**Exercise material:**
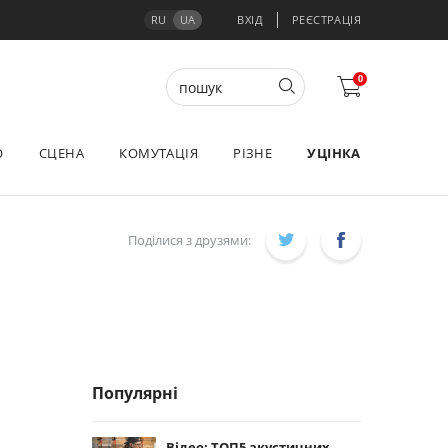
RU
UA
ВХІД
РЕЄСТРАЦІЯ
0
О
СЦЕНА
КОМУТАЦІЯ
РІЗНЕ
УЦІНКА
Поділися з друзями:
Популярні
Відео: ТОП5 акустичних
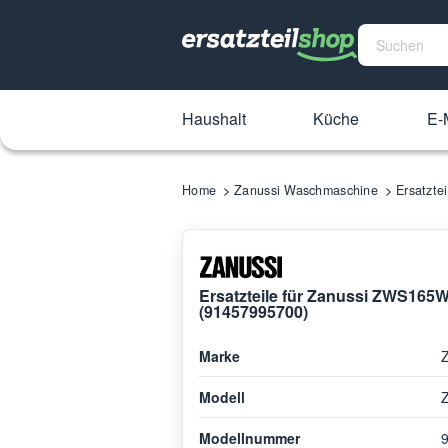
Haushalt
Küche
E-M
Home
Zanussi Waschmaschine
Ersatzt
Ersatzteile für Zanussi ZWS16
(91457995700)
Marke
Modell
Modellnummer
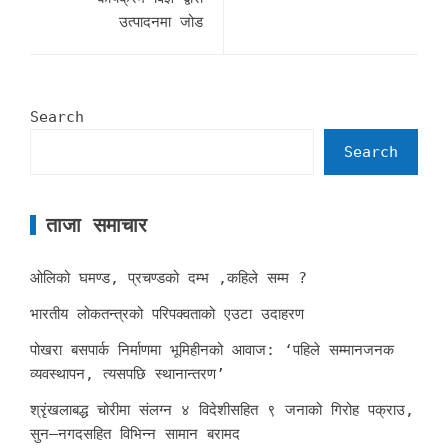
उत्पादनमा ज‍ोड
Search
Search
ताजा समाचार
ओलिको घमण्ड, प्रचण्डको दम्भ ,कहिले सम्म ?
भारतीय लोकतन्त्रको परिपक्वताको एउटा उदाहरण
पोखरा बसपार्क निर्माणमा भूमिहीनको आवाज: ‘पहिले सम्मानजनक
व्यवस्थापन, त्यसपछि स्थानान्तरण’
श्रृंखलाबद्ध चोरीमा संलग्न ४ विदेशीसहित ९ जनाको गिरोह पक्राउ,
सुन–नगदसहित विभिन्न सामान बरामद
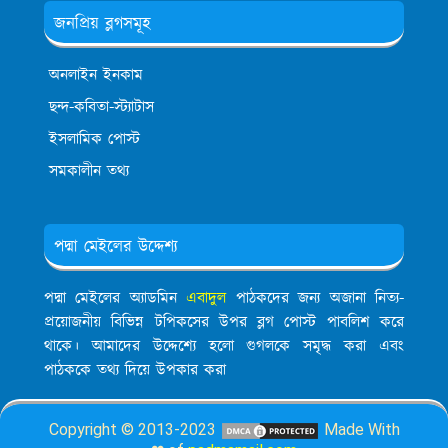
জনপ্রিয় ব্লগসমূহ
অনলাইন ইনকাম
ছন্দ-কবিতা-স্ট্যাটাস
ইসলামিক পোস্ট
সমকালীন তথ্য
পদ্মা মেইলের উদ্দেশ্য
পদ্মা মেইলের অ্যাডমিন
এবাদুল
পাঠকদের জন্য অজানা নিত্য-
প্রয়োজনীয় বিভিন্ন টপিকসের উপর ব্লগ পোস্ট পাবলিশ করে
থাকে। আমাদের উদ্দেশ্যে হলো গুগলকে সমৃদ্ধ করা এবং
পাঠককে তথ্য দিয়ে উপকার করা
Copyright © 2013-2023
Made With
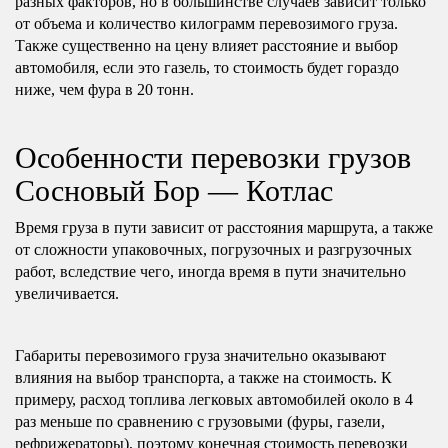
разных факторов, но в большинстве случаев зависит только
от объема и количество килограмм перевозимого груза.
Также существенно на цену влияет расстояние и выбор
автомобиля, если это газель, то стоимость будет гораздо
ниже, чем фура в 20 тонн.
Особенности перевозки грузов
Сосновый Бор — Котлас
Время груза в пути зависит от расстояния маршрута, а также
от сложности упаковочных, погрузочных и разгрузочных
работ, вследствие чего, иногда время в пути значительно
увеличивается.
Габариты перевозимого груза значительно оказывают
влияния на выбор транспорта, а также на стоимость. К
примеру, расход топлива легковых автомобилей около в 4
раз меньше по сравнению с грузовыми (фуры, газели,
рефрижераторы), поэтому конечная стоимость перевозки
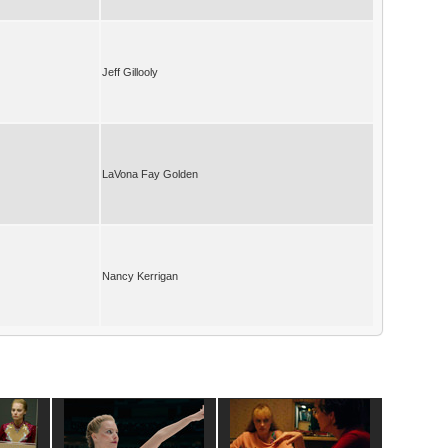
Jeff Gillooly
LaVona Fay Golden
Nancy Kerrigan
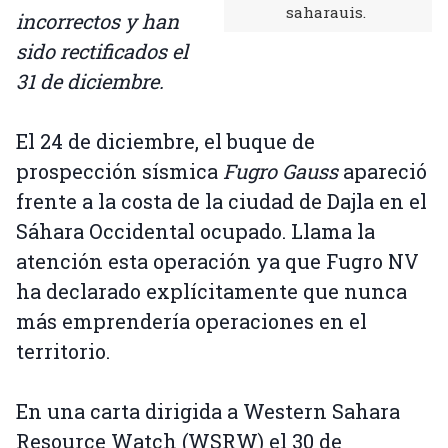
saharauis.
incorrectos y han
sido rectificados el
31 de diciembre.
El 24 de diciembre, el buque de
prospección sísmica
Fugro Gauss
apareció
frente a la costa de la ciudad de Dajla en el
Sáhara Occidental ocupado. Llama la
atención esta operación ya que Fugro NV
ha declarado explícitamente que nunca
más emprendería operaciones en el
territorio.
En una carta dirigida a Western Sahara
Resource Watch (WSRW) el 30 de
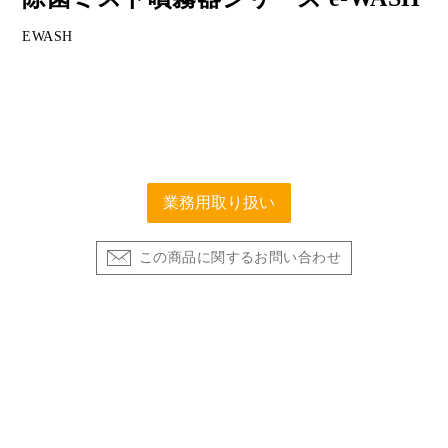
EWASH
業務用取り扱い
この商品に関するお問い合わせ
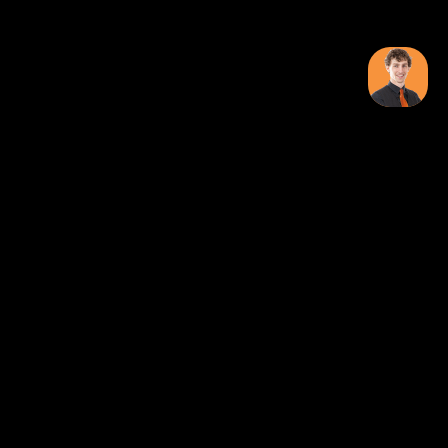
Over ONK Poker
Over Ons
Veelgestelde Vragen
In Contact Komen Met Ons?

**Task goal:** Repeat every entry exactly, but leave out the pictures.

**Answer:**
RU
UA
ВХІД
РЕЄСТРАЦІЯ
0
О
СЦЕНА
КОМУТАЦІЯ
РІЗНЕ
УЦІНКА
Поділися з друзями:
Популярні
Відео: ТОП5 акустичних
Haushalt
Küche
E-M
Home
Zanussi Waschmaschine
Ersatzt
Ersatzteile für Zanussi ZWS16
(91457995700)
Marke
Modell
Modellnummer
उत्पादनमा ज‍ोड
Search
Search
ताजा समाचार
ओलिको घमण्ड, प्रचण्डको दम्भ ,कहिले सम्म ?
भारतीय लोकतन्त्रको परिपक्वताको एउटा उदाहरण
पोखरा बसपार्क निर्माणमा भूमिहीनको आवाज: ‘पहिले सम्मानजनक
व्यवस्थापन, त्यसपछि स्थानान्तरण’
श्रृंखलाबद्ध चोरीमा संलग्न ४ विदेशीसहित ९ जनाको गिरोह पक्राउ,
सुन–नगदसहित विभिन्न सामान बरामद
জনপ্রিয় ব্লগসমূহ
অনলাইন ইনকাম
ছন্দ-কবিতা-স্ট্যাটাস
ইসলামিক পোস্ট
সমকালীন তথ্য
পদ্মা মেইলের উদ্দেশ্য
পদ্মা মেইলের অ্যাডমিন
এবাদুল
পাঠকদের জন্য অজানা নিত্য-
প্রয়োজনীয় বিভিন্ন টপিকসের উপর ব্লগ পোস্ট পাবলিশ করে
থাকে। আমাদের উদ্দেশ্যে হলো গুগলকে সমৃদ্ধ করা এবং
পাঠককে তথ্য দিয়ে উপকার করা
Copyright © 2013-2023
Made With
разных факторов, но в большинстве случаев зависит только
от объема и количество килограмм перевозимого груза.
Также существенно на цену влияет расстояние и выбор
автомобиля, если это газель, то стоимость будет гораздо
ниже, чем фура в 20 тонн.
Особенности перевозки грузов
Сосновый Бор — Котлас
Время груза в пути зависит от расстояния маршрута, а также
от сложности упаковочных, погрузочных и разгрузочных
работ, вследствие чего, иногда время в пути значительно
увеличивается.
Габариты перевозимого груза значительно оказывают
влияния на выбор транспорта, а также на стоимость. К
примеру, расход топлива легковых автомобилей около в 4
раз меньше по сравнению с грузовыми (фуры, газели,
рефрижераторы), поэтому конечная стоимость перевозки
Jeff Gillooly
LaVona Fay Golden
Nancy Kerrigan
saharauis.
incorrectos y han
sido rectificados el
31 de diciembre.
El 24 de diciembre, el buque de
prospección sísmica
Fugro Gauss
apareció
frente a la costa de la ciudad de Dajla en el
Sáhara Occidental ocupado. Llama la
atención esta operación ya que Fugro NV
ha declarado explícitamente que nunca
más emprendería operaciones en el
territorio.
En una carta dirigida a Western Sahara
Resource Watch (WSRW) el 30 de
EWASH
業務用取り扱い
この商品に関するお問い合わせ
Over ONK Poker
Over Ons
Veelgestelde Vragen
In Contact Komen Met Ons?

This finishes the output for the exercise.